Im Werkkatalog hat der Autor insgesamt 288 Einzelbeiträge versammelt, in denen sich der Facettenreichtum des Werkes von Arthur Bock widerspiegelt. Seine Arbeiten und Aufträge reichen von großen Friedhofs- und Grabmalskulpturen für den Ohlsdorfer Friedhof und für andere Begräbnisplätze in Deutschland und im Ausland, über Kriegerehrenmale, Gartenskulpturen und Brunnen, Bau-Schmuck, große und kleine Skulpturen für dem Kunsthandel, Silberwaren, Porträts und Porträtreliefs bis zu drei Aquarellen aus der Spätzeit. Vieles davon war bisher entweder nicht bekannt oder nicht zugeordnet. Das große Verdienst des Autors besteht darin, dass er alle diese Werke aus den unterschiedlichsten Quellen zusammengetragen, klassifiziert und eingeordnet hat, wobei manches nur noch aufgrund von Atelieraufnahmen und aus Publikationen des Künstlers bekannt ist, während anderes am Ort der Aufstellung erhalten ist. Im Katalog ist jedes Werk im Bild vertreten und mit ausführlichen Beschreibungen und, soweit bekannt, mit Informationen zu Auftraggebern, Herstellern und weiteren historischen Angaben versehen.

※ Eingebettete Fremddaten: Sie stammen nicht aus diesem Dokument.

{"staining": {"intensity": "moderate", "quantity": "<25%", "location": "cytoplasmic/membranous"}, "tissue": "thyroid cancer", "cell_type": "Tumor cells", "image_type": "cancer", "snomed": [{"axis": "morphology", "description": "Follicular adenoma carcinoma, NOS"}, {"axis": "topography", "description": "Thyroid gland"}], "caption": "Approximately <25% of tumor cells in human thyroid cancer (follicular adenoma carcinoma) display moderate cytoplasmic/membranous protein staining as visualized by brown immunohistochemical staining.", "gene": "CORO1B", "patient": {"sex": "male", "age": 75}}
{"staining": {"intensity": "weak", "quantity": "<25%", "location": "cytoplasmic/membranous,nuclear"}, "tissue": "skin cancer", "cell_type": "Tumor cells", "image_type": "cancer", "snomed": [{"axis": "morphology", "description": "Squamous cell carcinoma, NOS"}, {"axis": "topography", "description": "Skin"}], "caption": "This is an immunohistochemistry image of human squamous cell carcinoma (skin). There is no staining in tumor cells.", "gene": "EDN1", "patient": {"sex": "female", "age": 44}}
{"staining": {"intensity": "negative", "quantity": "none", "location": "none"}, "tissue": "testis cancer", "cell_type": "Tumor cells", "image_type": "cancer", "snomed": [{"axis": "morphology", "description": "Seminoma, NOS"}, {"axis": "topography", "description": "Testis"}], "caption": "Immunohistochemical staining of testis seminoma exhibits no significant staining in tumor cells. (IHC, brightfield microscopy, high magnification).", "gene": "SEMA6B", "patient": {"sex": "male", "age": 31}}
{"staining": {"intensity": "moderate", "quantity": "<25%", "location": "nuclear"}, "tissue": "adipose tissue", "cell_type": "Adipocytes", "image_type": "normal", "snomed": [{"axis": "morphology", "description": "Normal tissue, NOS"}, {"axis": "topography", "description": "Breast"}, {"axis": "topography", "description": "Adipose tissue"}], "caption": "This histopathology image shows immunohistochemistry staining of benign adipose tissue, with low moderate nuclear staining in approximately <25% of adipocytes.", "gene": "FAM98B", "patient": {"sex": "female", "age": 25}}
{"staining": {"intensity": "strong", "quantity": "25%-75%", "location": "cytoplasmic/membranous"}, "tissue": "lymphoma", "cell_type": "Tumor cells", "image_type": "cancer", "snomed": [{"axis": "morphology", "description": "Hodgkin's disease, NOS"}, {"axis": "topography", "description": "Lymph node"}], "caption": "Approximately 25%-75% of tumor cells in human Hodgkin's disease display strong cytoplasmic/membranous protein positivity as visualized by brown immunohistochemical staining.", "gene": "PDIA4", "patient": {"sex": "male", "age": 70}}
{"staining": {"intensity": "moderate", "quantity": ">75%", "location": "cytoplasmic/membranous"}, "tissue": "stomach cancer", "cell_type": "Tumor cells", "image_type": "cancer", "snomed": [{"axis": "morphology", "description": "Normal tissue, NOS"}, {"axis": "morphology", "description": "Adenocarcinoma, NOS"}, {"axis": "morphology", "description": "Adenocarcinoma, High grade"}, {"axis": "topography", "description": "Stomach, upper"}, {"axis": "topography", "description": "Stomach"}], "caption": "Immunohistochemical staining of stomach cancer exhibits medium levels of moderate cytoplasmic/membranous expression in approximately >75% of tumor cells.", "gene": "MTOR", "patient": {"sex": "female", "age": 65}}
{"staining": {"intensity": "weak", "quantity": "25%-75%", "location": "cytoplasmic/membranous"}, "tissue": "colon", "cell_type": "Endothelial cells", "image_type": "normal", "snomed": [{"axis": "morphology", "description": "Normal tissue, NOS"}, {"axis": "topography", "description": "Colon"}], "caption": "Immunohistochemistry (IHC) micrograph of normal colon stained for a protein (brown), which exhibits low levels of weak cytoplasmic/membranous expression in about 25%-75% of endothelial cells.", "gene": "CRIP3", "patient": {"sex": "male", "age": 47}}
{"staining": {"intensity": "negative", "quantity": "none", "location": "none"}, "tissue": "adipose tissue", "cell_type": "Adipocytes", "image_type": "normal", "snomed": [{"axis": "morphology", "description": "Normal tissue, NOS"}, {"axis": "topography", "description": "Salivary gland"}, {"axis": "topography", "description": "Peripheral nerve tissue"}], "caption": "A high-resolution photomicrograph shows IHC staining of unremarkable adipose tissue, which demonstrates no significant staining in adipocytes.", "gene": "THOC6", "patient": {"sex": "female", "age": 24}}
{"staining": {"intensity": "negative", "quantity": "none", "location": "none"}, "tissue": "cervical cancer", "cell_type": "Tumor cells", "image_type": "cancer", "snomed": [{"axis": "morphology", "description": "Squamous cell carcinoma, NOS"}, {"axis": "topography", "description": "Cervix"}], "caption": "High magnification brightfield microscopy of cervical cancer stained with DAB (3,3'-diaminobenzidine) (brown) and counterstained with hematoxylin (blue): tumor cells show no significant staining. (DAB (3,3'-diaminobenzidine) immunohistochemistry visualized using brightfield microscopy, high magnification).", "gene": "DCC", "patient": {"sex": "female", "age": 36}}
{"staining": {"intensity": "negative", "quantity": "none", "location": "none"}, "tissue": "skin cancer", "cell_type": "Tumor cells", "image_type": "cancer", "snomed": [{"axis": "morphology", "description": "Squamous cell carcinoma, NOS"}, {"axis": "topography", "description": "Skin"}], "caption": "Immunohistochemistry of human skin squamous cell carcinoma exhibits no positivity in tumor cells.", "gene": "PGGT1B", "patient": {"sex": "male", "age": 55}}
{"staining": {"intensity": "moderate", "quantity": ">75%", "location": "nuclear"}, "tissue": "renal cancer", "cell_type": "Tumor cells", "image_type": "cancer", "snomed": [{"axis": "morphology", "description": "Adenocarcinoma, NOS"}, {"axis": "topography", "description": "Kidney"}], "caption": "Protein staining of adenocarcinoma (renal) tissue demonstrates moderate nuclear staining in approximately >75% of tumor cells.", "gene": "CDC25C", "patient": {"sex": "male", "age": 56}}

Nicht nur ist die Akribie und die Forschungsintensität hervorzuheben, mit der der Autor das vielfältige Werk dieses Hamburger Bildhauers erstmals wieder in weitestgehender Vollständigkeit der Öffentlichkeit zugänglich macht, auch die Gestaltung dieses Buches überzeugt mit vielen qualitätsvollen Neuaufnahmen der Werke und einer Vielzahl an historischen Dokumenten und Fotos, die in den Text an passender Stelle eingebunden sind. Insgesamt bildet diese Publikation besonders im Bereich der Erforschung der Grabmalkultur des letzten Jahrhunderts eine echte Bereicherung.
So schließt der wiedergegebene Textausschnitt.